Site icon Risalahnegeriku

Korlantas Polri Terapkan ETLE Drone untuk Tingkatkan Pengawasan Pelanggaran Helm SNI di Cibubur

Mengudara di Cibubur, ETLE Drone Patrol Presisi Rekam 30 Pelanggar Lalu Lintas

Mengudara di Cibubur, ETLE Drone Patrol Presisi Rekam 30 Pelanggar Lalu Lintas

Jakarta – Korps Lalu Lintas (Korlantas) Polri terus mengadaptasi teknologi dalam penegakan hukum lalu lintas dengan menerapkan ETLE Drone Patrol Presisi di wilayah Cibubur, Jakarta Timur. Inovasi tersebut bertujuan untuk memperkuat efektivitas pengawasan lalu lintas sekaligus menekan angka pelanggaran dan kecelakaan, terutama di area dengan mobilitas tinggi.

Pada hari Jumat, 30 Januari 2026, ETLE Drone merekam sebanyak 30 pelanggaran lalu lintas. Mayoritas pelanggaran tersebut dilakukan oleh pengendara sepeda motor yang tidak menggunakan helm yang memenuhi standar nasional Indonesia (SNI). Ketidakpatuhan terhadap penggunaan helm berstandar ini merupakan faktor utama tingginya risiko fatalitas kecelakaan lalu lintas.

Merujuk pada Pasal 291 ayat (1) Undang-Undang Nomor 22 Tahun 2009 tentang Lalu Lintas dan Angkutan Jalan (UU LLAJ), pengendara yang tidak menggunakan helm sesuai standar SNI dapat dikenai sanksi pidana berupa denda maksimal Rp250.000 atau kurungan maksimal satu bulan.

Kasi Binwas Ditgakkum Korlantas Polri, AKBP M Adiel Aristo, menjelaskan bahwa pelanggaran keselamatan dasar pengendara sepeda motor masih mendominasi temuan dari pengawasan menggunakan ETLE Drone.

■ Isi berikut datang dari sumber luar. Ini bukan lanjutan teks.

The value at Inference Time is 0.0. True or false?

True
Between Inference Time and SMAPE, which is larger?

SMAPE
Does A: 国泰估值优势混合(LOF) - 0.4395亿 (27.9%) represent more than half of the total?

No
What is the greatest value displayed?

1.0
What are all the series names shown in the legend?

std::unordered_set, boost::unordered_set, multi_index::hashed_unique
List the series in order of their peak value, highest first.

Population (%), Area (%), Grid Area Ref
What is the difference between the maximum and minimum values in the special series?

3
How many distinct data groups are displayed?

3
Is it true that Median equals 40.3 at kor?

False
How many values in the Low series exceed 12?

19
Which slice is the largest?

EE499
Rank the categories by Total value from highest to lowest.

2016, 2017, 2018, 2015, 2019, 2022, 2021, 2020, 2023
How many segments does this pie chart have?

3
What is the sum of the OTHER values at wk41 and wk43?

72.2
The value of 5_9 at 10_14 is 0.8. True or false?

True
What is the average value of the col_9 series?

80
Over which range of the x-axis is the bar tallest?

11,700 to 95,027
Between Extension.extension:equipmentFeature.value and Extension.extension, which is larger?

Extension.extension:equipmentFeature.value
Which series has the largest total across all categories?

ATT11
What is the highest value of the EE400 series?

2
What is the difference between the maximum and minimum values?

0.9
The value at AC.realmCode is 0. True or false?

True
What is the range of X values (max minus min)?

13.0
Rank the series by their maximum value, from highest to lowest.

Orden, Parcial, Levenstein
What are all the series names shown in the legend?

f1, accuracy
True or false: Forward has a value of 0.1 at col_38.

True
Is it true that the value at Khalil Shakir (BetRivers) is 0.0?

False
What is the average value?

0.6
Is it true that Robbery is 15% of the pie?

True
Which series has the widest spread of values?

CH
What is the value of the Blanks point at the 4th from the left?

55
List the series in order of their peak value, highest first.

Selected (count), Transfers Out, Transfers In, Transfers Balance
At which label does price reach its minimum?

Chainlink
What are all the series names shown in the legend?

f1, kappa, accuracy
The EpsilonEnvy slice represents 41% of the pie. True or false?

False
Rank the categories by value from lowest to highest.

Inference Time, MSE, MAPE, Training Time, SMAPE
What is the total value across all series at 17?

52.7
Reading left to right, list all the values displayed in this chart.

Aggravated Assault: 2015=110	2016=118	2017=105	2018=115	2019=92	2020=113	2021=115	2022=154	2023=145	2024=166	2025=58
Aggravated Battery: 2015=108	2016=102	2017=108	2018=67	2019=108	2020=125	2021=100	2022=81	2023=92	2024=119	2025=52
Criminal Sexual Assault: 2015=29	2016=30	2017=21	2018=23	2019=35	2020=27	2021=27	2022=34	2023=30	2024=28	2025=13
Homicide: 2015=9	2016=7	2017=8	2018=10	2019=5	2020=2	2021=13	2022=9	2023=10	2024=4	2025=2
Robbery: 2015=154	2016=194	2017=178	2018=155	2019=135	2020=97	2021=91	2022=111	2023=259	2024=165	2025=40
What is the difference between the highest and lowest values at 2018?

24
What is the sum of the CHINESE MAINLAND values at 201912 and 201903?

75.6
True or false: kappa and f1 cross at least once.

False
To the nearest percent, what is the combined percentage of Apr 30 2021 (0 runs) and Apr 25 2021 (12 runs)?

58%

Irjen Agus Suryo Nugroho, Kepala Korps Lalu Lintas Polri, menyatakan bahwa ETLE Drone Patrol Presisi merupakan inovasi strategis yang menghadirkan penegakan hukum lalu lintas yang modern, objektif, dan berkeadilan. Dengan teknologi drone, pemantauan pelanggaran yang berpotensi fatal dapat dilakukan secara luas dan akurat.

Brigjen Faizal, Direktur Penegakan Hukum Korlantas Polri, menekankan bahwa pengawasan di wilayah Cibubur fokus pada pengendara sepeda motor yang tidak memakai helm berstandar SNI sebagai penyebab utama tingginya angka fatalitas kecelakaan.

Pemanfaatan kamera drone beresolusi tinggi memungkinkan identifikasi pelanggar secara jelas, baik pengendara maupun penumpang tanpa helm. Rekaman hasil pelanggaran kemudian diproses secara objektif melalui sistem ETLE nasional tanpa interaksi langsung di lapangan, sehingga menjamin transparansi dan akuntabilitas penindakan.

Kasubdit Dakgar Ditgakkum Korlantas Polri, Kombes Dwi Sumrahadi Rakhmanto, bertanggung jawab atas pengawasan dan pengendalian teknis. Dia memastikan kesiapan personel, optimalisasi perangkat drone, serta keabsahan data hasil rekaman, yang dievaluasi secara rutin agar penindakan sesuai dengan ketentuan hukum berlaku.

Selain aspek penegakan hukum, Kombes Dwi juga mengungkapkan bahwa penekanan terhadap pelanggaran tidak menggunakan helm merupakan bagian dari upaya edukasi masyarakat agar lebih disiplin dan sadar pentingnya keselamatan berkendara. Pendekatan preemtif dan preventif tetap diutamakan melalui sosialisasi, sejalan dengan prinsip penegakan hukum yang humanis dan presisi.

Dengan penerapan ETLE Drone Patrol Presisi yang fokus menangani pelanggaran helm SNI, Korlantas Polri berharap dapat meningkatkan kepatuhan masyarakat terhadap aturan lalu lintas, mengurangi angka fatalitas kecelakaan, serta membangun budaya berlalu lintas yang aman dan tertib.